Мой приятель, столичный художник Здолбунов, и я – мы гостили у тороватого Чеботаренка весь май месяц и часть июня.
Хорошо было. Цвела сирень, цвела акация, цвело все, на что только падали жаркие поцелуи солнца, и все мы ходили, как полупьяные.
В день именин хозяина, вечером, когда луна залила серебристо-зеленым светом сирень в саду и тополя, я ушел от гостей в свою комнату, бросился на кровать и долго лежал так, часто и сильно дыша ароматом щедрой сирени, доносившейся из открытого выходившего в сад окна.
Хорошо было. Я в этот момент никого не любил и, вообще, в это время никого не любил, но чувствовал, что скоро полюблю сильно, сокрушающе и что эта любовь будет счастливая, долгая. Запах сирени может многое рассказать, если в него как следует вникнуть.
За окном раздался голос моего приятеля, художника:
– Вот тут скамеечка есть. Тихо, безлюдно, и сирень безумствует кругом. Сядем, Марья Николаевна.
Женский голос поправил:
– Какая я вам Марья Николаевна?! Я Ольга Николаевна. Неужели вы еще не запомнили?
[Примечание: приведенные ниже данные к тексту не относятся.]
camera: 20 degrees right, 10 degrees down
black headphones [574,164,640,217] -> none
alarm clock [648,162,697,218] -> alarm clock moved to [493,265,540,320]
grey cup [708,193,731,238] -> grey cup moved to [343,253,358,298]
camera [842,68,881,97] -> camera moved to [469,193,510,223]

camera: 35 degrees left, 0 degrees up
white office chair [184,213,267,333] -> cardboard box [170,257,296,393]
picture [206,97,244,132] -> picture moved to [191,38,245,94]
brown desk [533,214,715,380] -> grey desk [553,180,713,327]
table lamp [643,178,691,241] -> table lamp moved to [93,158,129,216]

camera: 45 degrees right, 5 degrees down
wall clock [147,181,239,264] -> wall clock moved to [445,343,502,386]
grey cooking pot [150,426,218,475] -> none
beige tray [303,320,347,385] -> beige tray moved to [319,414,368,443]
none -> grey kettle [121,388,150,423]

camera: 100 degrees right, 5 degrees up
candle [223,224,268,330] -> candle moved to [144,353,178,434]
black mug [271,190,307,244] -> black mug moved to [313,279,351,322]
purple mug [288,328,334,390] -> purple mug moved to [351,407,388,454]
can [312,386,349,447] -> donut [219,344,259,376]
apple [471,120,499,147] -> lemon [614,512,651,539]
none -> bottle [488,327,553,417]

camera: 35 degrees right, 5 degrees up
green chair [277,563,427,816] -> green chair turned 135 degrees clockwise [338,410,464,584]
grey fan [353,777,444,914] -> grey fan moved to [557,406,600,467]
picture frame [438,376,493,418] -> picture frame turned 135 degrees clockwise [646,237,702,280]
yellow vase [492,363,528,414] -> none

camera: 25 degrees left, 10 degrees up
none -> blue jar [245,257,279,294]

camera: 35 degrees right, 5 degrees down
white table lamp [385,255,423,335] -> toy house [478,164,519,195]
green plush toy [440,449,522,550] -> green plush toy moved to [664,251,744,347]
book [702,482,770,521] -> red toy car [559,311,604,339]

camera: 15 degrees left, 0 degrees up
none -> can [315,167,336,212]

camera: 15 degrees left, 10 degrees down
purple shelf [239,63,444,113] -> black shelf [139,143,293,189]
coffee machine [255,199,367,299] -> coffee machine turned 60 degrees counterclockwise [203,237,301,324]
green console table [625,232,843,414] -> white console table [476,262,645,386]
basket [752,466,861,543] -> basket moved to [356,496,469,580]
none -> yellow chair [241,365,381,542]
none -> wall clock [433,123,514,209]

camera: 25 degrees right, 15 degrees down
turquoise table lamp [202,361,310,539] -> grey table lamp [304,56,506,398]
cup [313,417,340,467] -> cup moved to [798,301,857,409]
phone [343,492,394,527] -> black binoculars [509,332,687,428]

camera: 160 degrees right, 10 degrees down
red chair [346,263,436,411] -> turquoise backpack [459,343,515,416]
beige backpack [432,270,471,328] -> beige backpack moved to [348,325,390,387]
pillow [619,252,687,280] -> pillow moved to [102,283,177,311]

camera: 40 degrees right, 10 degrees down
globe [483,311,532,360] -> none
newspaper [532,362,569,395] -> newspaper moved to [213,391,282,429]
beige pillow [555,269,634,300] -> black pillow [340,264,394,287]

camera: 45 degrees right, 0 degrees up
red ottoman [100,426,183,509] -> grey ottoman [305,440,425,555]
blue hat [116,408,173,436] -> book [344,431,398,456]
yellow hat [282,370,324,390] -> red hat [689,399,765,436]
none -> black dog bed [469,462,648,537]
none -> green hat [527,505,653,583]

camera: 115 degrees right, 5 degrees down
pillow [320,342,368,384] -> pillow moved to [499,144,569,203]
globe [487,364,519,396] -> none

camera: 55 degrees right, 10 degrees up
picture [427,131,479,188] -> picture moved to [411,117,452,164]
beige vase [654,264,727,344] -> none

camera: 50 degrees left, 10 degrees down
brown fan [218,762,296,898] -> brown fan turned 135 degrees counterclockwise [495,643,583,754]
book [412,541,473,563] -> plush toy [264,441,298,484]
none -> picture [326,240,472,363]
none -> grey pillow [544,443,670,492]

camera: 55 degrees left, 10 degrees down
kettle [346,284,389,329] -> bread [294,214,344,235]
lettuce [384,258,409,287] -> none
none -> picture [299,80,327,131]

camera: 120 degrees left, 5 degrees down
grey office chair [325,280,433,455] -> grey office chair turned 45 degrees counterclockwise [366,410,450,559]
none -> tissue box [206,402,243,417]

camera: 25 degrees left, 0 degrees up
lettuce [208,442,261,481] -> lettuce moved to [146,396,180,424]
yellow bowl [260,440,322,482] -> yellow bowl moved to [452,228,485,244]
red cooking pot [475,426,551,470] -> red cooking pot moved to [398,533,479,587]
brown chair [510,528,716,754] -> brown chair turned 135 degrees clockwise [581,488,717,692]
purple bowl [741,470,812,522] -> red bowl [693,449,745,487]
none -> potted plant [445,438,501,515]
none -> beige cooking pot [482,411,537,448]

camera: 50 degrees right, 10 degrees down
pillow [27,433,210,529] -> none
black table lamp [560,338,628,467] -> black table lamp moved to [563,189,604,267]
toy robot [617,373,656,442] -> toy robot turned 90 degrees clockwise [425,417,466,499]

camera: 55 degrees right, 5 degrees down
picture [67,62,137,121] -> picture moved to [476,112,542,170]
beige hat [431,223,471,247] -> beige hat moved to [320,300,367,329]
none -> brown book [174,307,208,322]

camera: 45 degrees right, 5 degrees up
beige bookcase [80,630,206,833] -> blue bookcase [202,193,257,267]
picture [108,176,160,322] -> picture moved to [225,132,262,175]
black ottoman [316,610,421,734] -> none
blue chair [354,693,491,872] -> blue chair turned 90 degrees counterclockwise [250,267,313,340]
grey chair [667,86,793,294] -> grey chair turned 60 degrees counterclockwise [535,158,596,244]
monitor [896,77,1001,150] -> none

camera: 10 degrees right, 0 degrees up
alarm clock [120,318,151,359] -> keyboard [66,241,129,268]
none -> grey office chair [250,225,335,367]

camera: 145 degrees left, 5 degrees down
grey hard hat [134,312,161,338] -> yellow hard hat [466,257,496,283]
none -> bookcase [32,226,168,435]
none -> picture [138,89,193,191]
– Я-то не запомнил?! Таковский я, чтобы не запомнить. Нет, я запомнил, но только вам больше идет имя – Маруся. Марья Николаевна.
– Да уж вы сумеете вывернуться, знаю я вас.
– Какие у вас холодные руки, Ольга Николаевна.
– А вы откуда знаете?
– Да я одну из них взял.
– Зачем же вы это делаете? Оставьте; не надо.
– Почему не надо? А, может быть, я хочу поцеловать вашу руку.